The retreat, as represented in "Beauty" by the Bentley character, was isolation and entrepreneurship. Relying not on systems, but leaving them. Bentley made films led by his own sense of beauty and made money dealing (then-illegal) weed to locals. Late in the film, he hurriedly asks the Birch character to run away with him, to flee. She enthusiastically agrees.

The ending

As Birch and Bentley prepare to skip town, all the tensions that had been building up over the course of the movie come to a head. Lester is finally in a position to announce his lust for his teenage dream. Throughout the film, the Suvari character had touted her sexual agency, openly declaring details of her sex life to slightly startled peers. She reveals to Lester that her confidence was all a front, and that she is, indeed, a young person, beholden to the pressures given her by the gaze of men like him. She is young enough to be his daughter. Lester immediately regrets his decisions. 

Meanwhile, Lester's stern neighbor — the father of the Bentley character, played by Chris Cooper — had misread certain conversations he and Lester had earlier in the film, taking them to mean that Lester was coming out as queer and that Cooper, too, should do the same. When Cooper does, it ignites his already hotly burning hate and inspires him to return to Lester with a gun. Lester's final narration is from the afterlife. It's Annette Bening who seems to get the short end of the stick. She had found her own catharsis earlier by having an affair with Peter Gallagher. After finding Lester dead, she wails in grief. It's her last moment in the movie. It might have been nice to see an extra moment of reflection from her. 

And that's where "American Beauty" leaves us. Suburbia allows hatred to pullulate, success is a trap, everyone is full of deep dissatisfaction, and for some, death is the only way out. 

Aging poorly

It didn't take too long for "American Beauty" to be critically reappraised, and it dated almost immediately. The "daring" and "edgy" aspects of the film just became uncomfortable and icky, and the messages of suburbia run amok were soon mocked for their mawkish obviousness. 20 years on, Stephanie Zacharek wrote a retrospective in Time Magazine, pointing out the irony of a film about escape and non-conformity being made in such an impeccably polished, "Hollywood conventional" style. "[I]t's one of the most laughably square movies about the destructiveness of conformity ever made," she wrote. She also cites the film's distantly dismissive and sarcastic tone.

Also, in the interim 20 years, a generation passed, the economy tanked, and wars began. The notion that one could happily leave wealth to pursue a dream making art became churlish, even foolish. "Selling out" became an abandoned bugbear as Millennials struggled to buy in as a means of survival. Watching a story about fleeing a dead-end office job isn't so inspiring when you don't have a job. Matthew Jacobs in the Huffington Post detailed the boom and the bust of "American Beauty's" cultural presence, pointing out how it started topping "most overrated" lists as early as 2005. By then, the luster was already gone.

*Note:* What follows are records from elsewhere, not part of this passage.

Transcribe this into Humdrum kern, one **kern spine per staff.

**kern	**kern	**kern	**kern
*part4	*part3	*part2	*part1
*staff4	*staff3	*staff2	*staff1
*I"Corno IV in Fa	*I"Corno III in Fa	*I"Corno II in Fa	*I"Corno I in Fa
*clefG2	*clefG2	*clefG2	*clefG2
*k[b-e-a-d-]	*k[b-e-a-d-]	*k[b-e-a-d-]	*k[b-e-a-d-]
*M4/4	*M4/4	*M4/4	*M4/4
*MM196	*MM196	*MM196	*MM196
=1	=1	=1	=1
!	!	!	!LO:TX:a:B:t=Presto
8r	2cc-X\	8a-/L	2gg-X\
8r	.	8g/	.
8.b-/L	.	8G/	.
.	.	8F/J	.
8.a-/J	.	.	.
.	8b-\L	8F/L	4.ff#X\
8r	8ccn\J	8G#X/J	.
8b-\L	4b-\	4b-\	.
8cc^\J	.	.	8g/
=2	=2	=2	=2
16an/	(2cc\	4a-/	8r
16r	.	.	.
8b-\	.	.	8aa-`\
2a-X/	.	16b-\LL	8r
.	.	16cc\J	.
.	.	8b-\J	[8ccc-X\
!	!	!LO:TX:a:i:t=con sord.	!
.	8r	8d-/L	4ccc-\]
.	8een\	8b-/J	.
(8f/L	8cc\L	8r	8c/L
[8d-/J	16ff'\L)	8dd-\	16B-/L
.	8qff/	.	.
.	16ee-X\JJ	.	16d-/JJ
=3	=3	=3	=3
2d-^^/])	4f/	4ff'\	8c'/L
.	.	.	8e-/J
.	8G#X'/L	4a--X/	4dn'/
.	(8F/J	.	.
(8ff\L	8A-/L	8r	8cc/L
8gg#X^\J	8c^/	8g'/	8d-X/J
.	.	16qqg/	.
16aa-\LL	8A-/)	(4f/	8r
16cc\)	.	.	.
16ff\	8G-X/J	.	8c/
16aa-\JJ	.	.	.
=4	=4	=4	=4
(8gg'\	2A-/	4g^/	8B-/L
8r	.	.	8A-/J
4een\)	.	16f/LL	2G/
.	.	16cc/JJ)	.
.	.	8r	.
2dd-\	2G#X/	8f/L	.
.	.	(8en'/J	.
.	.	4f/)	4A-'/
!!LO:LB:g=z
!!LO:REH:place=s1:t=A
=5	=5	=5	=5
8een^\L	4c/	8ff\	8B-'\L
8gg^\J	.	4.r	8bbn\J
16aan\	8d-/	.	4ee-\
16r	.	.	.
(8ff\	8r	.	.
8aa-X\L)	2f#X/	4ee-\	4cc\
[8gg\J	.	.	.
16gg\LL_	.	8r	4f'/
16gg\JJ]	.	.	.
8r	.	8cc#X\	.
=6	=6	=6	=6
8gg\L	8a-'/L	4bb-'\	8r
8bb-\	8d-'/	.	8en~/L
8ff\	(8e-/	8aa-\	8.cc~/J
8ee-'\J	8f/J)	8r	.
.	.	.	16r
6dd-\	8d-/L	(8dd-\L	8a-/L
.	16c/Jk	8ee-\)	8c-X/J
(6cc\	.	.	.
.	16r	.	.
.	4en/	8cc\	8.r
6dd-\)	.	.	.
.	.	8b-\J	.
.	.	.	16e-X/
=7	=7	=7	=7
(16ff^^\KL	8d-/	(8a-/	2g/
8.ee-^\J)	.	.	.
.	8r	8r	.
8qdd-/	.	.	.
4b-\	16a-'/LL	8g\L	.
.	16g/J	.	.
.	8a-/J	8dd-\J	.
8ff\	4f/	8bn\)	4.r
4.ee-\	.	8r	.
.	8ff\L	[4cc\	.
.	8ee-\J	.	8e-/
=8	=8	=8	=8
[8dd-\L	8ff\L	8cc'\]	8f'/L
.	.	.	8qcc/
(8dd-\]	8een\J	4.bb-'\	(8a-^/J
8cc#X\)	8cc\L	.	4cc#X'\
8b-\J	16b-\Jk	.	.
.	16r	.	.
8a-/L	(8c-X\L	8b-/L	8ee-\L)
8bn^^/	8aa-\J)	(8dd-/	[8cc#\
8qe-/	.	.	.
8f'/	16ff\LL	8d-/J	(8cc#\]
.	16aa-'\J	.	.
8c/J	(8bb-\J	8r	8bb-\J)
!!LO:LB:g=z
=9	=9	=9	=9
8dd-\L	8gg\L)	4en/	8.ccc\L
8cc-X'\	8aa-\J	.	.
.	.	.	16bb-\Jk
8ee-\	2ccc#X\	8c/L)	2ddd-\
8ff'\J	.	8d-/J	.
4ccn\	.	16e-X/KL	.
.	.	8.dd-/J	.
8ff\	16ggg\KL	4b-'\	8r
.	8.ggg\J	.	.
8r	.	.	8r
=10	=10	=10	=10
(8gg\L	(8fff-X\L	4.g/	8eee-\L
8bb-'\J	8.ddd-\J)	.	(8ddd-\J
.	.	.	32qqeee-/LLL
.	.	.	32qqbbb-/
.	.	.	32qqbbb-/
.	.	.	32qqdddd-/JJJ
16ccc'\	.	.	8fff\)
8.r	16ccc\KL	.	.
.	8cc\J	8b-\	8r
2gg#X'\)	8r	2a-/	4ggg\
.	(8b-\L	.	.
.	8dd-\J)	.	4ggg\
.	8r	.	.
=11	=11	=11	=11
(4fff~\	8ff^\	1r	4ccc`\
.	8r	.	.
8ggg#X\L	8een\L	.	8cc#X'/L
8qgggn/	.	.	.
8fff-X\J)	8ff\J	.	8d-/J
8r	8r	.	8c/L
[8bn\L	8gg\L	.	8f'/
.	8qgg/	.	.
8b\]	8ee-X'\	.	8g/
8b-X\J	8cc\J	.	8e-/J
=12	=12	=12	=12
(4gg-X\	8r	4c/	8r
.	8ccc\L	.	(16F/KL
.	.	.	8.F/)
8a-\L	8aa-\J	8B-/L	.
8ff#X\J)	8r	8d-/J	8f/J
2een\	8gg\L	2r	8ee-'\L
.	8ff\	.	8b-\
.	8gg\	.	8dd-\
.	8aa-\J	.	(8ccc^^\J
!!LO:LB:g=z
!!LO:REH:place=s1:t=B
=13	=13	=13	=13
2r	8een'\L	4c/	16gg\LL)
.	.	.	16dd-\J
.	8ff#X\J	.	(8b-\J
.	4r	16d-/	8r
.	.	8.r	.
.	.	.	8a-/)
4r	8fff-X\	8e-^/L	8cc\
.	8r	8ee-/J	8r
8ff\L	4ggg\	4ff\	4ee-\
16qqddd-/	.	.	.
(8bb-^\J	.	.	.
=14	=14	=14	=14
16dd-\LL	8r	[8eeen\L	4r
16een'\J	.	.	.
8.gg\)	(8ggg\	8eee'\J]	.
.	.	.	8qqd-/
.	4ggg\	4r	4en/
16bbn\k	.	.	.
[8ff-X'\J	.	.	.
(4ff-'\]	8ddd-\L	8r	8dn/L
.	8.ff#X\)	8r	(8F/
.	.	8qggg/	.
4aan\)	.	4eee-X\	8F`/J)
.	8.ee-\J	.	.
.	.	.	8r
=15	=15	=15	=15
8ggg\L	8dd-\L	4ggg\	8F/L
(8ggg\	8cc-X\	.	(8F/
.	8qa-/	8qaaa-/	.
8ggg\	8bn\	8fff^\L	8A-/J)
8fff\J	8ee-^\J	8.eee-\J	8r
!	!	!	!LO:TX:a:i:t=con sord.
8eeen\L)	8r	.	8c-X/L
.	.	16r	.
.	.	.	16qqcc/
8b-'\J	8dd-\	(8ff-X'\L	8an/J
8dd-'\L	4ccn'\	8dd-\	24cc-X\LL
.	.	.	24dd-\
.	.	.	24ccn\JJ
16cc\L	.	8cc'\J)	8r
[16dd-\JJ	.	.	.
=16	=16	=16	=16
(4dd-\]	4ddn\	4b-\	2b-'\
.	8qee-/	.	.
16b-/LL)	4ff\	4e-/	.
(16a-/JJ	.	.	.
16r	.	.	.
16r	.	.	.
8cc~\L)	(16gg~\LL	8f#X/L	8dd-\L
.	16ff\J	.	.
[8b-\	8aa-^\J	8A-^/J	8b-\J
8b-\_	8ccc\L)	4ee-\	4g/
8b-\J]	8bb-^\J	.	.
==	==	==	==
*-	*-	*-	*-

Perhaps the thing that dates "American Beauty" is merely a sense of naïveté. In 1999, living in suburban Hell seemed to be about as bad as things could get in this country. "American Beauty" could not predict 9/11, or an economic crash, or the election of gibbering presidents who would haphazardly point the country toilet-ward. In 1999, audiences seemed to "get" it. It connected. It may be something from our past, but perhaps there's something in this film that we might still connect to.